I need to be able to store some data in a custom binary file format. I've never designed my own file format before. It needs to be a friendly format for traveling between the C#, Java and Ruby/Perl/Python worlds.
To start with the file will consist of records. A GUID field and a JSON/YAML/XML packet field. I'm not sure what to use as delimiters. A comma, tab or newline kind of thing seems too fragile. What does Excel do? or the pre-XML OpenOffice formats? Should you use ASCII chars 0 or 1. Not sure where to begin. Any articles or books on the topic?
This file format may expand later to include a "header section".
Note: To start with I'll be working in .NET, but I'd like the format to be easily portable.
UPDATE:
The processing of the "packets" can be slow, but navigation within the file format cannot. So I think XML is off the table.
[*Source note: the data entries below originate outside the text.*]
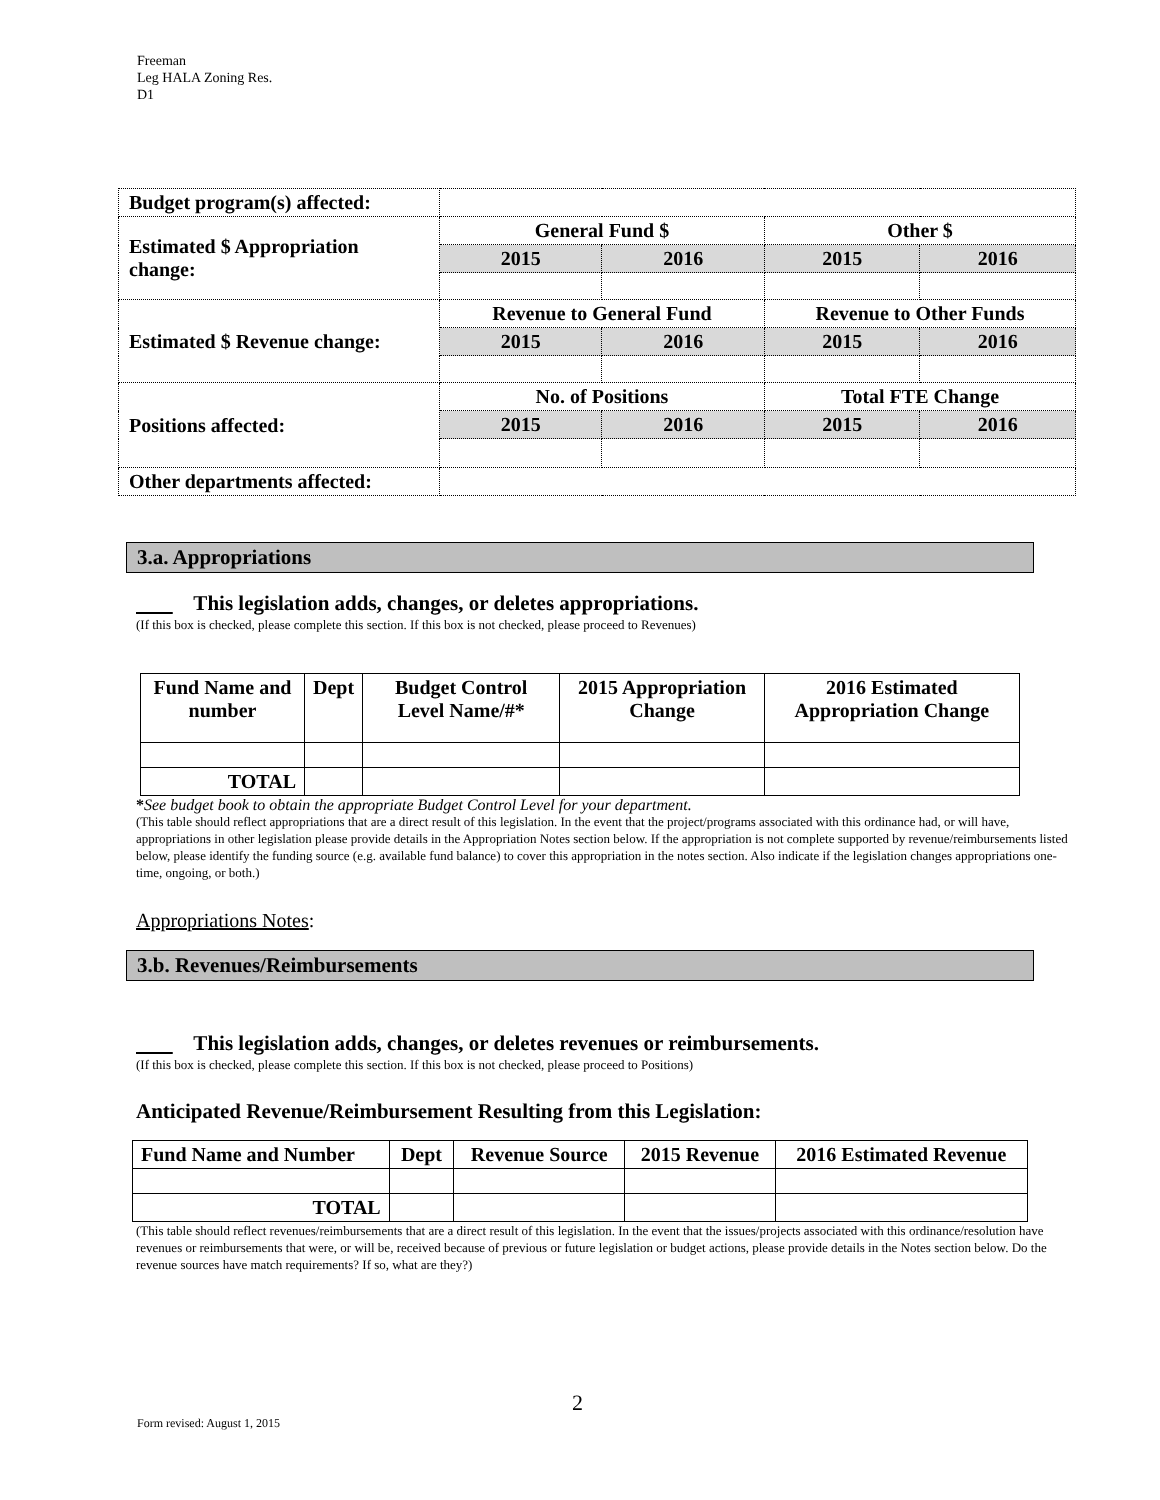Freeman
Leg HALA Zoning Res.
D1
| Budget program(s) affected: | | | | |
| Estimated $ Appropriation change: | General Fund $ | | Other $ | |
| | 2015 | 2016 | 2015 | 2016 |
| Estimated $ Revenue change: | Revenue to General Fund | | Revenue to Other Funds | |
| | 2015 | 2016 | 2015 | 2016 |
| Positions affected: | No. of Positions | | Total FTE Change | |
| | 2015 | 2016 | 2015 | 2016 |
| Other departments affected: | | | | |
3.a. Appropriations
This legislation adds, changes, or deletes appropriations.
(If this box is checked, please complete this section. If this box is not checked, please proceed to Revenues)
| Fund Name and number | Dept | Budget Control Level Name/#* | 2015 Appropriation Change | 2016 Estimated Appropriation Change |
| TOTAL | | | | |
*See budget book to obtain the appropriate Budget Control Level for your department.
(This table should reflect appropriations that are a direct result of this legislation. In the event that the project/programs associated with this ordinance had, or will have, appropriations in other legislation please provide details in the Appropriation Notes section below. If the appropriation is not complete supported by revenue/reimbursements listed below, please identify the funding source (e.g. available fund balance) to cover this appropriation in the notes section. Also indicate if the legislation changes appropriations one-time, ongoing, or both.)
Appropriations Notes:
3.b. Revenues/Reimbursements
This legislation adds, changes, or deletes revenues or reimbursements.
(If this box is checked, please complete this section. If this box is not checked, please proceed to Positions)
Anticipated Revenue/Reimbursement Resulting from this Legislation:
| Fund Name and Number | Dept | Revenue Source | 2015 Revenue | 2016 Estimated Revenue |
| TOTAL | | | | |
(This table should reflect revenues/reimbursements that are a direct result of this legislation. In the event that the issues/projects associated with this ordinance/resolution have revenues or reimbursements that were, or will be, received because of previous or future legislation or budget actions, please provide details in the Notes section below. Do the revenue sources have match requirements? If so, what are they?)
2
Form revised: August 1, 2015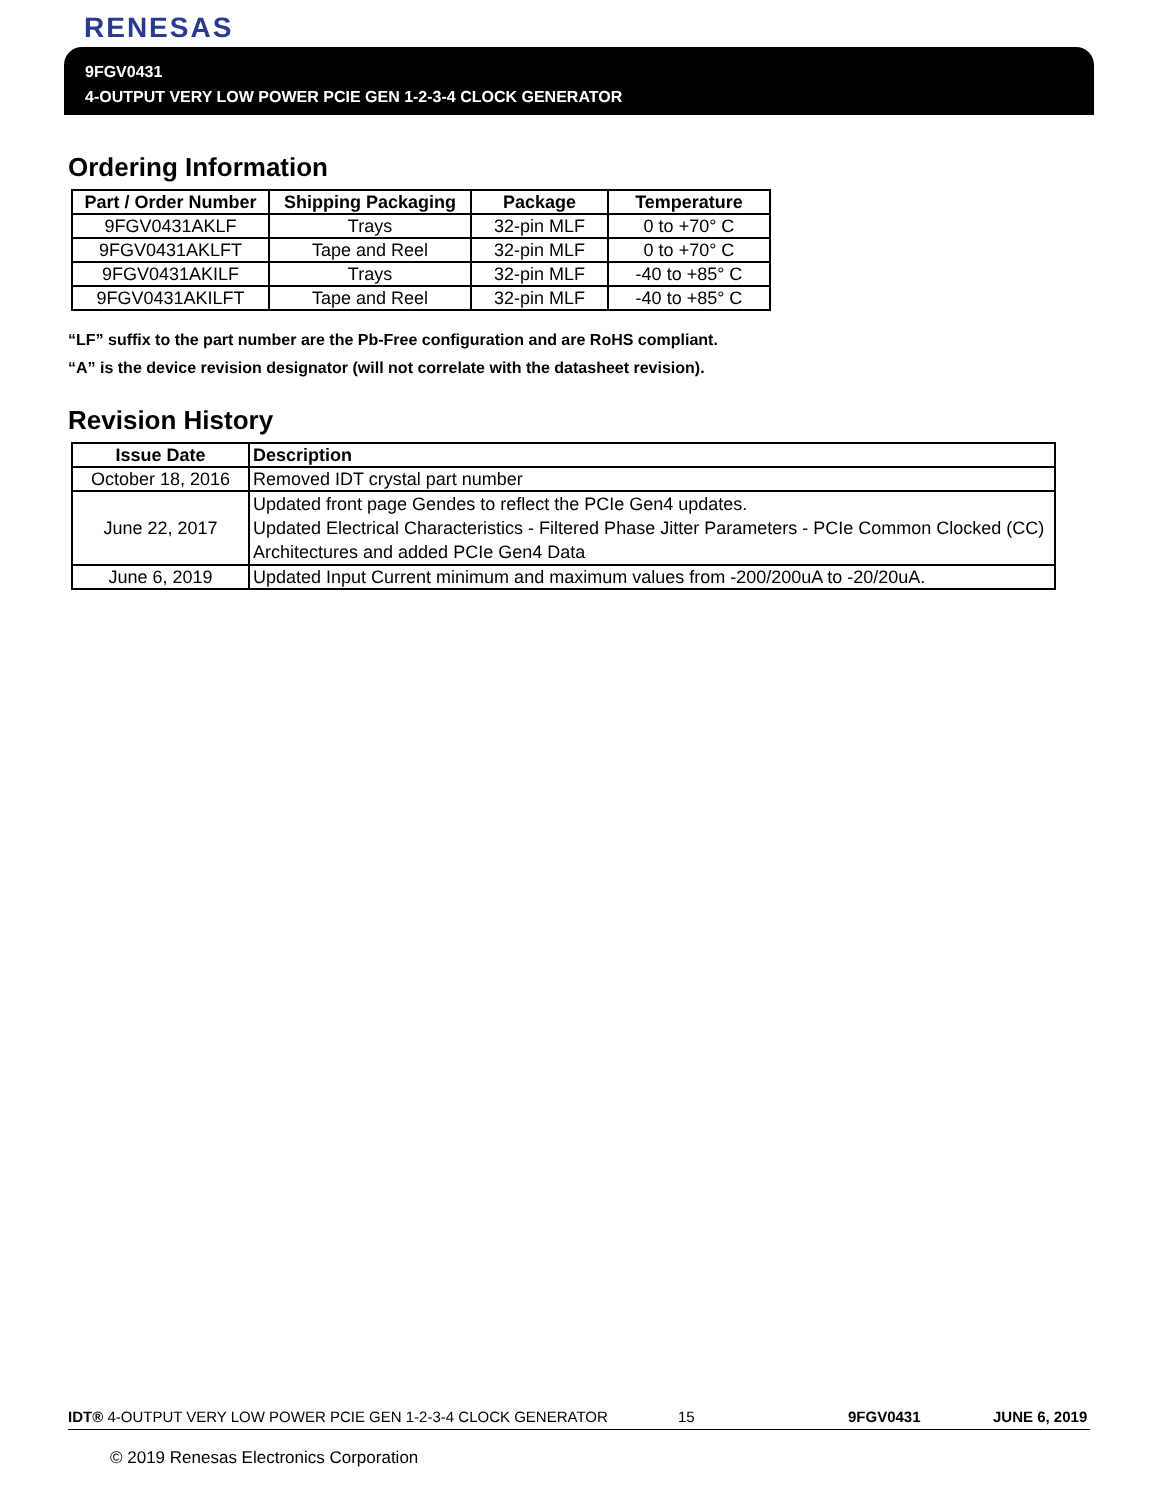RENESAS
9FGV0431
4-OUTPUT VERY LOW POWER PCIE GEN 1-2-3-4 CLOCK GENERATOR
Ordering Information
| Part / Order Number | Shipping Packaging | Package | Temperature |
| --- | --- | --- | --- |
| 9FGV0431AKLF | Trays | 32-pin MLF | 0 to +70° C |
| 9FGV0431AKLFT | Tape and Reel | 32-pin MLF | 0 to +70° C |
| 9FGV0431AKILF | Trays | 32-pin MLF | -40 to +85° C |
| 9FGV0431AKILFT | Tape and Reel | 32-pin MLF | -40 to +85° C |
“LF” suffix to the part number are the Pb-Free configuration and are RoHS compliant.
“A” is the device revision designator (will not correlate with the datasheet revision).
Revision History
| Issue Date | Description |
| --- | --- |
| October 18, 2016 | Removed IDT crystal part number |
| June 22, 2017 | Updated front page Gendes to reflect the PCIe Gen4 updates. Updated Electrical Characteristics - Filtered Phase Jitter Parameters - PCIe Common Clocked (CC) Architectures and added PCIe Gen4 Data |
| June 6, 2019 | Updated Input Current minimum and maximum values from -200/200uA to -20/20uA. |
IDT® 4-OUTPUT VERY LOW POWER PCIE GEN 1-2-3-4 CLOCK GENERATOR 15 9FGV0431 JUNE 6, 2019
© 2019 Renesas Electronics Corporation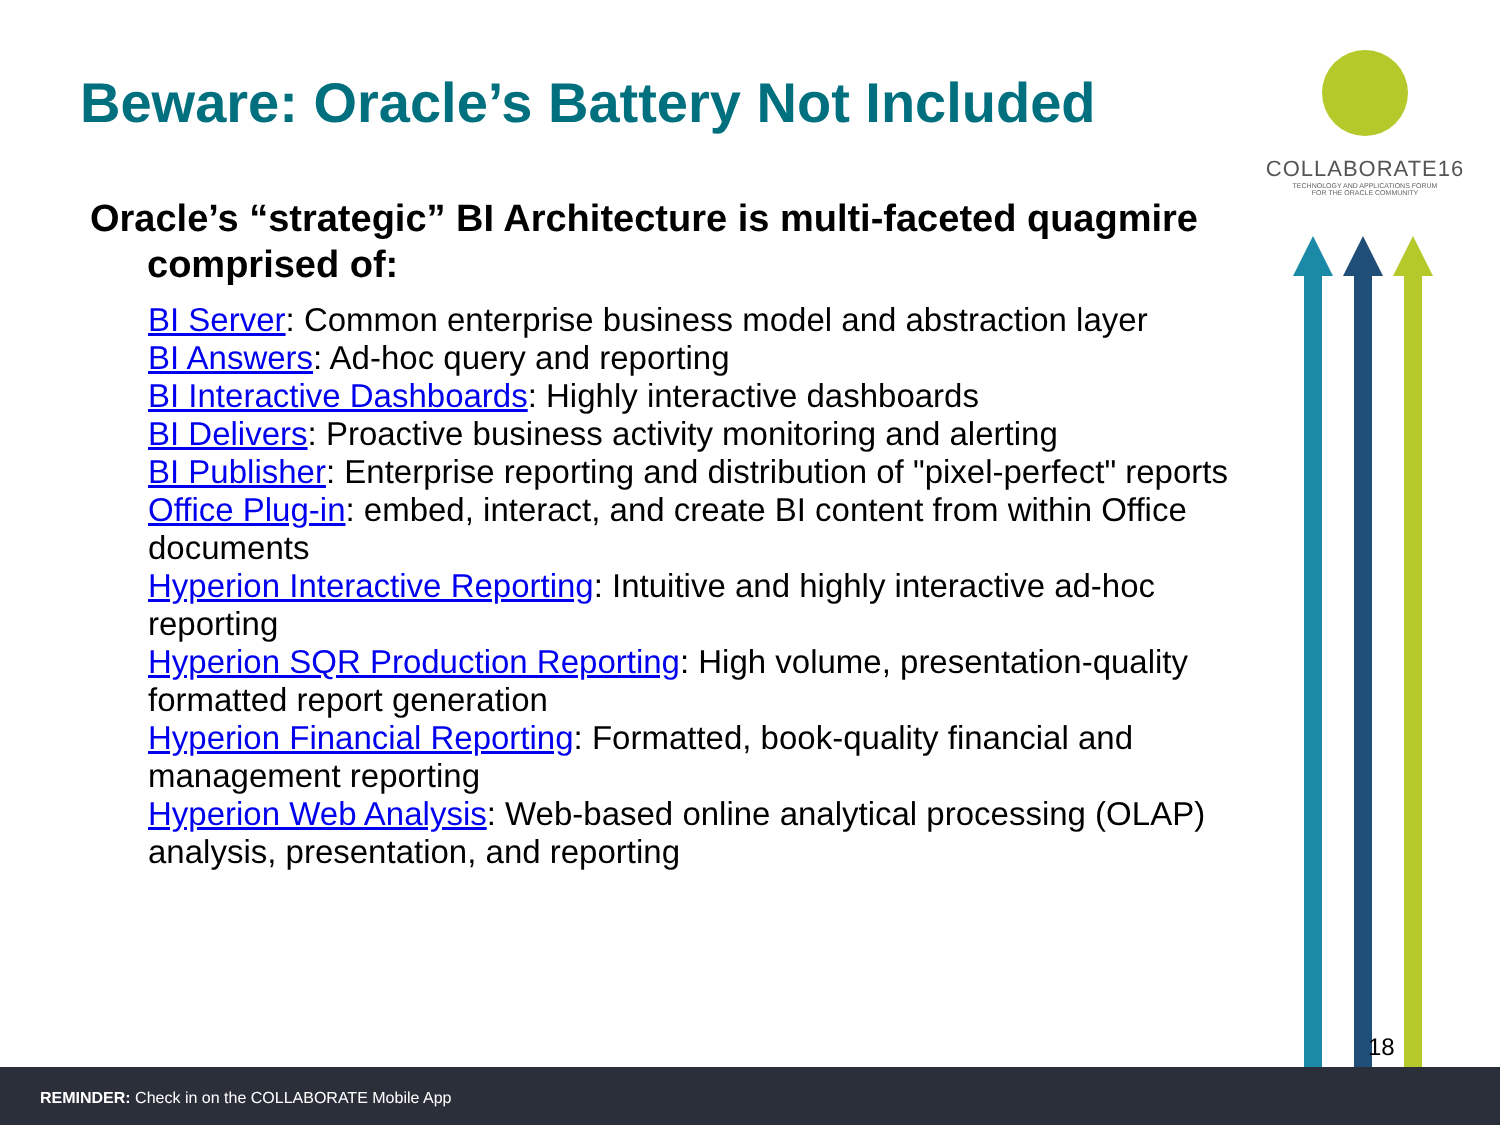Beware: Oracle’s Battery Not Included
COLLABORATE16
TECHNOLOGY AND APPLICATIONS FORUM
FOR THE ORACLE COMMUNITY
Oracle’s “strategic” BI Architecture is multi-faceted quagmire comprised of:
BI Server: Common enterprise business model and abstraction layer
BI Answers: Ad-hoc query and reporting
BI Interactive Dashboards: Highly interactive dashboards
BI Delivers: Proactive business activity monitoring and alerting
BI Publisher: Enterprise reporting and distribution of "pixel-perfect" reports
Office Plug-in: embed, interact, and create BI content from within Office documents
Hyperion Interactive Reporting: Intuitive and highly interactive ad-hoc reporting
Hyperion SQR Production Reporting: High volume, presentation-quality formatted report generation
Hyperion Financial Reporting: Formatted, book-quality financial and management reporting
Hyperion Web Analysis: Web-based online analytical processing (OLAP) analysis, presentation, and reporting
18
REMINDER: Check in on the COLLABORATE Mobile App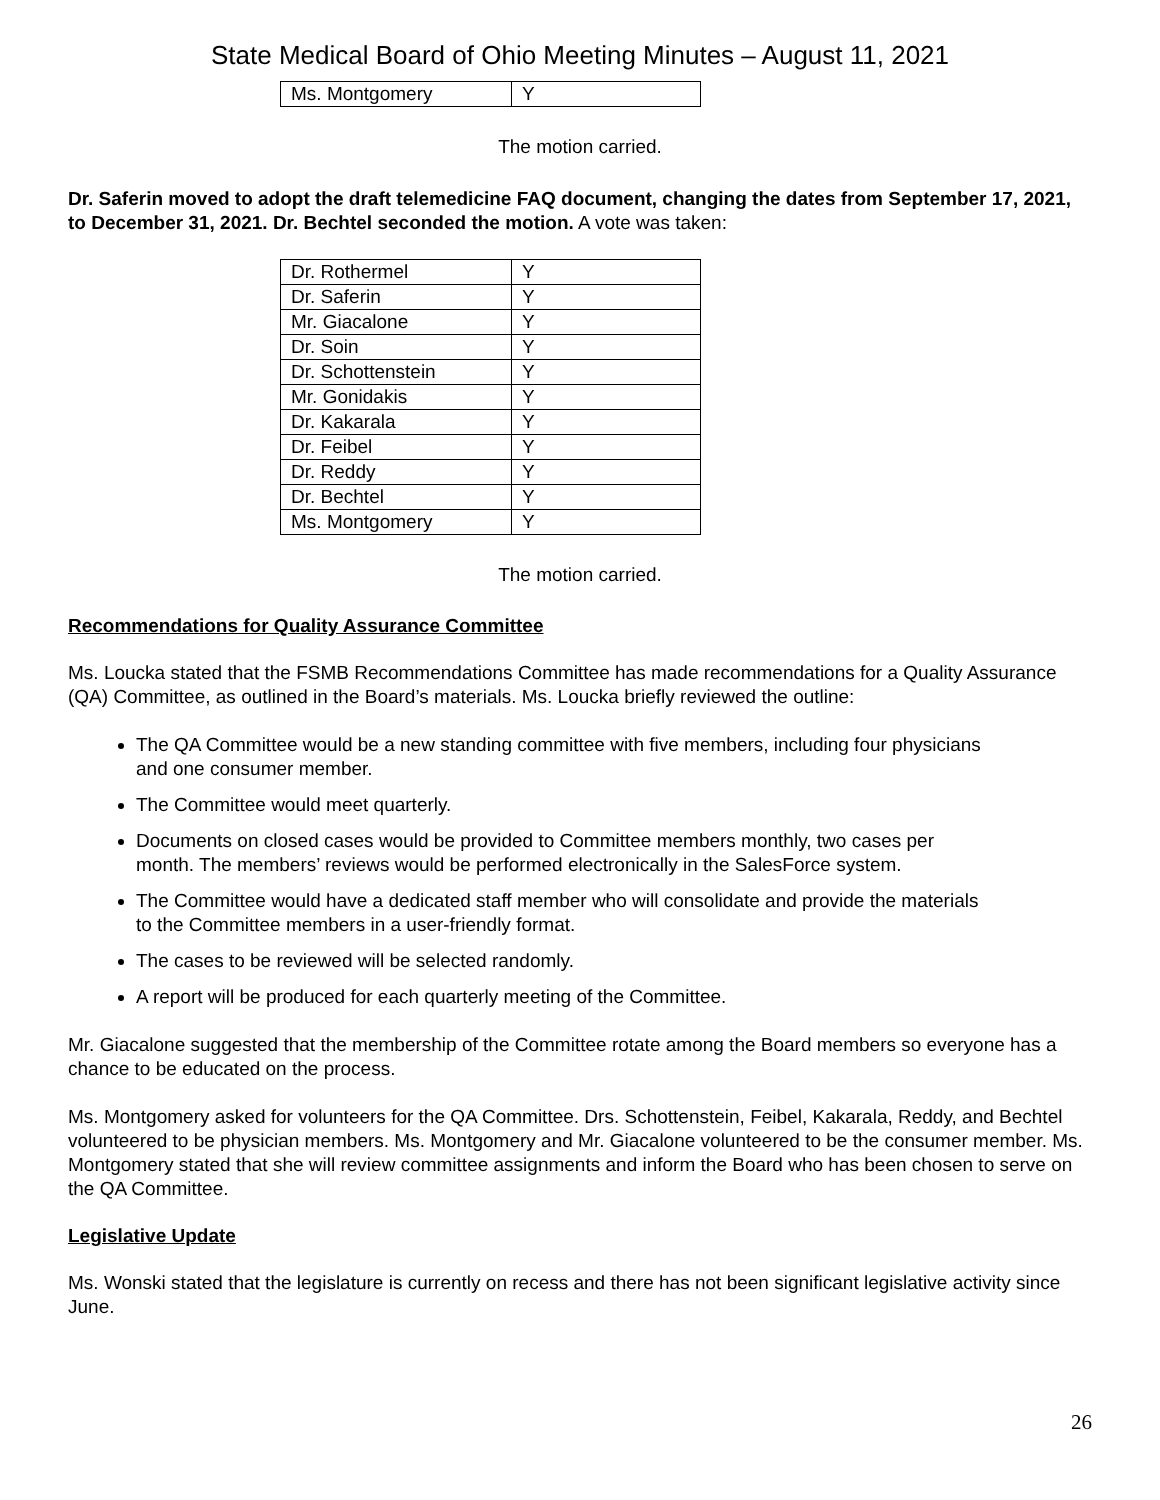State Medical Board of Ohio Meeting Minutes – August 11, 2021
| Ms. Montgomery | Y |
The motion carried.
Dr. Saferin moved to adopt the draft telemedicine FAQ document, changing the dates from September 17, 2021, to December 31, 2021. Dr. Bechtel seconded the motion. A vote was taken:
| Dr. Rothermel | Y |
| Dr. Saferin | Y |
| Mr. Giacalone | Y |
| Dr. Soin | Y |
| Dr. Schottenstein | Y |
| Mr. Gonidakis | Y |
| Dr. Kakarala | Y |
| Dr. Feibel | Y |
| Dr. Reddy | Y |
| Dr. Bechtel | Y |
| Ms. Montgomery | Y |
The motion carried.
Recommendations for Quality Assurance Committee
Ms. Loucka stated that the FSMB Recommendations Committee has made recommendations for a Quality Assurance (QA) Committee, as outlined in the Board’s materials. Ms. Loucka briefly reviewed the outline:
The QA Committee would be a new standing committee with five members, including four physicians and one consumer member.
The Committee would meet quarterly.
Documents on closed cases would be provided to Committee members monthly, two cases per month. The members’ reviews would be performed electronically in the SalesForce system.
The Committee would have a dedicated staff member who will consolidate and provide the materials to the Committee members in a user-friendly format.
The cases to be reviewed will be selected randomly.
A report will be produced for each quarterly meeting of the Committee.
Mr. Giacalone suggested that the membership of the Committee rotate among the Board members so everyone has a chance to be educated on the process.
Ms. Montgomery asked for volunteers for the QA Committee. Drs. Schottenstein, Feibel, Kakarala, Reddy, and Bechtel volunteered to be physician members. Ms. Montgomery and Mr. Giacalone volunteered to be the consumer member. Ms. Montgomery stated that she will review committee assignments and inform the Board who has been chosen to serve on the QA Committee.
Legislative Update
Ms. Wonski stated that the legislature is currently on recess and there has not been significant legislative activity since June.
26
How about looking at using "protocol buffers"? Designed as an efficient, portable, version-tolerant general purpose binary format, it gives you C++, Java and Python in the google library, and C#, Perl, Ruby and others in the community ports?
Note that Guid doesn't have a specific data type, but you can shim it as a message with (essentially) a byte[]
.
Normally for .NET work, I'd recommend protobuf-net (but as the author, I'm somewhat biased) - however, if you intend to use other languages later you might do better (long term) using Jon's dotnet-protobufs; that'll give you a familiar API accross the platforms (where-as protobuf-net uses .NET idioms).